- _Requirement 1_: Could you quote the passage about cars from "Aside from that" up to and including "pretty damn cool."?
- _Requirement 2_: Can you update the records from the first line up to and including the line with "sensíveis, tornando a" by replacing "calor" with "aquecimento", leaving everything else unchanged, and give back only those lines?

- _Text passage_:
Aside from that hole in the ozone layer thing, you’ve gotta love cars. They get us from point A to the long, arduous point B. At least, it would be long and arduous if it were our feet and legs making the trips for us. Horses would be equally tired if we were still using them like we used to, especially considering the great distances we travel these days and the frequency at which we travel them. But good, faithful, lifeless cars help us make our rounds without a peep of complaint. All we hear from them is the purring of their engines, and it sounds pretty damn cool.
That’s another thing we love cars for — it’s a measure of one’s coolness. Your public image is vastly affected by the type of car you’re driving. Some cars are sleek, beautiful, and their engine runs as smooth as butter and faster than hundreds of horses. If you manage to nab yourself one of those beauts, you’ll find that they more than make up for all the crappy character flaws you spent your whole life accumulating.

(Dataset entries)
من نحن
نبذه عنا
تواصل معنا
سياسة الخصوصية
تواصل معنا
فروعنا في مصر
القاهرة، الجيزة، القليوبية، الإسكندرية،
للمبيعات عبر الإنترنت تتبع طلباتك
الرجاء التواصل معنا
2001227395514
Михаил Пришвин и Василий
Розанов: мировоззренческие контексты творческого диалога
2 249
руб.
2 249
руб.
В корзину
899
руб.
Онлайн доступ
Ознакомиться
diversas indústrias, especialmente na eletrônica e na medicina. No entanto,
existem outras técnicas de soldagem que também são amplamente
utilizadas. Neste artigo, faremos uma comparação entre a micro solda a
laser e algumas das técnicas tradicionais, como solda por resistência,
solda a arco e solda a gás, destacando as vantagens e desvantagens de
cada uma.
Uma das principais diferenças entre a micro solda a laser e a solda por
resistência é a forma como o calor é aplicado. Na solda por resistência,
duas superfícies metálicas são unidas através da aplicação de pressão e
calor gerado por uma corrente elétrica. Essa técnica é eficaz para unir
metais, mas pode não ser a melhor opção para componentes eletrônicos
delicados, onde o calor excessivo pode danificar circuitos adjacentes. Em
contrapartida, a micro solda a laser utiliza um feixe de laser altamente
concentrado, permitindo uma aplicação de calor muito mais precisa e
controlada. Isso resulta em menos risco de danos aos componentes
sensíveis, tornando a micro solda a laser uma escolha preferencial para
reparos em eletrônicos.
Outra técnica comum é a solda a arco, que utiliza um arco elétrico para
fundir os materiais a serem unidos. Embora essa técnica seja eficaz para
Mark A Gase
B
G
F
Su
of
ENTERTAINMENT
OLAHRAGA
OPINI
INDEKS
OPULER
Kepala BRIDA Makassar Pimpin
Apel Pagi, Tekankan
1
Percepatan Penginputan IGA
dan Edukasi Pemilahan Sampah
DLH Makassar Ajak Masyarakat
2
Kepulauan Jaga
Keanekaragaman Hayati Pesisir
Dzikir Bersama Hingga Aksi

- _Task result 1_:
Aside from that hole in the ozone layer thing, you’ve gotta love cars. They get us from point A to the long, arduous point B. At least, it would be long and arduous if it were our feet and legs making the trips for us. Horses would be equally tired if we were still using them like we used to, especially considering the great distances we travel these days and the frequency at which we travel them. But good, faithful, lifeless cars help us make our rounds without a peep of complaint. All we hear from them is the purring of their engines, and it sounds pretty damn cool.

- _Task result 2_:
من نحن
نبذه عنا
تواصل معنا
سياسة الخصوصية
تواصل معنا
فروعنا في مصر
القاهرة، الجيزة، القليوبية، الإسكندرية،
للمبيعات عبر الإنترنت تتبع طلباتك
الرجاء التواصل معنا
2001227395514
Михаил Пришвин и Василий
Розанов: мировоззренческие контексты творческого диалога
2 249
руб.
2 249
руб.
В корзину
899
руб.
Онлайн доступ
Ознакомиться
diversas indústrias, especialmente na eletrônica e na medicina. No entanto,
existem outras técnicas de soldagem que também são amplamente
utilizadas. Neste artigo, faremos uma comparação entre a micro solda a
laser e algumas das técnicas tradicionais, como solda por resistência,
solda a arco e solda a gás, destacando as vantagens e desvantagens de
cada uma.
Uma das principais diferenças entre a micro solda a laser e a solda por
resistência é a forma como o aquecimento é aplicado. Na solda por resistência,
duas superfícies metálicas são unidas através da aplicação de pressão e
aquecimento gerado por uma corrente elétrica. Essa técnica é eficaz para unir
metais, mas pode não ser a melhor opção para componentes eletrônicos
delicados, onde o aquecimento excessivo pode danificar circuitos adjacentes. Em
contrapartida, a micro solda a laser utiliza um feixe de laser altamente
concentrado, permitindo uma aplicação de aquecimento muito mais precisa e
controlada. Isso resulta em menos risco de danos aos componentes
sensíveis, tornando a micro solda a laser uma escolha preferencial para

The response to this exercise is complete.